The men were still sitting over their meal when the little corporal brought in another recruit, a tall overgrown lad with a pink and white boyish face, apparently several years younger than the rest. The corporal spoke less gruffly to him, and showed him his locker with something like politeness. Apparently there was something special about this Frielinghausen, as he was called; even the uniform he wore was rather less patched and threadbare than those of the others. However, the new comrade seemed in anything but a cheerful mood; he dropped into a seat at the darkest end of the table, leant his head on his hand, and did not touch the loaf which the corporal placed before him.
Most of the recruits regarded him with unconcealed mistrust. What kind of stuck-up fine gentleman was this, who sat there as if his comrades didn't exist? He was no better than they.
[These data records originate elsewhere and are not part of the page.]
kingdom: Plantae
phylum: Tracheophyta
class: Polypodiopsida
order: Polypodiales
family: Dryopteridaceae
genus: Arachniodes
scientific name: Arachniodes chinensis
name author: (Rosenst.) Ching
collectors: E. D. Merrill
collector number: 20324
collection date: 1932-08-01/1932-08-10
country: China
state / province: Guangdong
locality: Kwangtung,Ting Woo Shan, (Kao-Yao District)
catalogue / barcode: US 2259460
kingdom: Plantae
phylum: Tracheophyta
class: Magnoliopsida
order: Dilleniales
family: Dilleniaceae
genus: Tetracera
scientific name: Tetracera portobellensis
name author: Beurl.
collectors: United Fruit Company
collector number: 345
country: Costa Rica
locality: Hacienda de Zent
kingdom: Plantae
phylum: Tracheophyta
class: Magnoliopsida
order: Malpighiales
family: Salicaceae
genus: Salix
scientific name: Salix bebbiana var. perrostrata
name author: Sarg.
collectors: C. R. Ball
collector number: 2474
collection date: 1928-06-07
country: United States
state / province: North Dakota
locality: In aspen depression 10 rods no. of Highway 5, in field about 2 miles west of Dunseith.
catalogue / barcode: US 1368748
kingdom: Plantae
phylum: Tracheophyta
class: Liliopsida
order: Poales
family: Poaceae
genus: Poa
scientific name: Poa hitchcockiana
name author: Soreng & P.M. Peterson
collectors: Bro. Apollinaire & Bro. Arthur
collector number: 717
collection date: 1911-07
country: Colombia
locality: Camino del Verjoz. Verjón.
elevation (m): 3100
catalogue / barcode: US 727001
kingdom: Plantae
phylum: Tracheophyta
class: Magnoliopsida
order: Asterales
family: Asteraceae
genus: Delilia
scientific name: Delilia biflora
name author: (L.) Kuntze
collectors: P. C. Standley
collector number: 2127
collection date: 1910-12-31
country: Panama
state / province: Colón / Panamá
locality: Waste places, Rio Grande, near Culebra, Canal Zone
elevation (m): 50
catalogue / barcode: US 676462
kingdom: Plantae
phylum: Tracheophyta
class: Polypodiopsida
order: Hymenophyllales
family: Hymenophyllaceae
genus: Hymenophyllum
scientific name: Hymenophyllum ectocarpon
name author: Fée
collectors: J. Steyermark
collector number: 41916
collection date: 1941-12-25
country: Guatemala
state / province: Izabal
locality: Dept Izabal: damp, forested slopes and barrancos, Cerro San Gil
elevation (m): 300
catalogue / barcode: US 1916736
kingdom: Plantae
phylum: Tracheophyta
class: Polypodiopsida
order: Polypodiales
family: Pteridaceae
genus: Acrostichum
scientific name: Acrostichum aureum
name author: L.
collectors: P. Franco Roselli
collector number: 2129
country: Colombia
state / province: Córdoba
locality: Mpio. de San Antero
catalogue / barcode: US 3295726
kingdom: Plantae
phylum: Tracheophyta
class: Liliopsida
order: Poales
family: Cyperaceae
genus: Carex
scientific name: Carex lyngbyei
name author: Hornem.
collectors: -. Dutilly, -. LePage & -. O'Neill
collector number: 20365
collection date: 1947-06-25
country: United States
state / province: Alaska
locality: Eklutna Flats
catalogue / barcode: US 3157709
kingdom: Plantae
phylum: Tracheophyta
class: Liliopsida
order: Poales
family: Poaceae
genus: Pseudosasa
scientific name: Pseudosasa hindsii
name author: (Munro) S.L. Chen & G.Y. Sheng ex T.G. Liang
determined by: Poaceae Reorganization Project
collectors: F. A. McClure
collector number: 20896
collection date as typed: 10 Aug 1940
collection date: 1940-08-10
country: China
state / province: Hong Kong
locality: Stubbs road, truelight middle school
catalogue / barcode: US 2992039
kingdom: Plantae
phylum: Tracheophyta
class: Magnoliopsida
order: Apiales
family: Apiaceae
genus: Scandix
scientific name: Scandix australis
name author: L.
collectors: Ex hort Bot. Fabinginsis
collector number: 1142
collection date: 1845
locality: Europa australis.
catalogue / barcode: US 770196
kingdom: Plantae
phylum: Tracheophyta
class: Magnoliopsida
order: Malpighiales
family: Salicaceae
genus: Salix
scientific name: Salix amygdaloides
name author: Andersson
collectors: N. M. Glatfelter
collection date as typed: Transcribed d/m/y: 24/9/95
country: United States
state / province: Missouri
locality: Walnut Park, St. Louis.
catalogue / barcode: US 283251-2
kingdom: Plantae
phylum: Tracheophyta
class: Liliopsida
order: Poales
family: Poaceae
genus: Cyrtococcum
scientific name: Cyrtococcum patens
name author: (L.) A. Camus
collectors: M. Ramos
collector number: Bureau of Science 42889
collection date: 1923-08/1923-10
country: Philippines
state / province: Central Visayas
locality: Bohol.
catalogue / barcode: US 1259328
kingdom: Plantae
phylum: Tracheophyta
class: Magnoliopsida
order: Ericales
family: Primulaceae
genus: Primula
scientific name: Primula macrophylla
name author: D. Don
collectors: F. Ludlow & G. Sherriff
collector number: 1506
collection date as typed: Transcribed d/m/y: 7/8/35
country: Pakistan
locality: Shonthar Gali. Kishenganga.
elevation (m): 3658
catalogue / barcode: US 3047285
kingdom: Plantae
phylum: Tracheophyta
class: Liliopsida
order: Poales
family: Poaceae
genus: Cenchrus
Only Vogt and Klitzing looked at him with compassion; who could tell what trouble this Frielinghausen was suffering from?
Weise became only the more gay. He took on himself to enliven the feast with jokes and drollery, and they all listened willingly; it kept off dulness, and the disagreeable thoughts that assailed them.
The corporal, too, listened awhile, well pleased. Then he called to the joker: "Hi, you black fellow! come here a minute!"
Weise sprang up, and his superior looked him up and down, not unfavourably.
"You're right," he said; "it's no good pulling a long face; a soldier should be jolly. Tell me, what's your name?"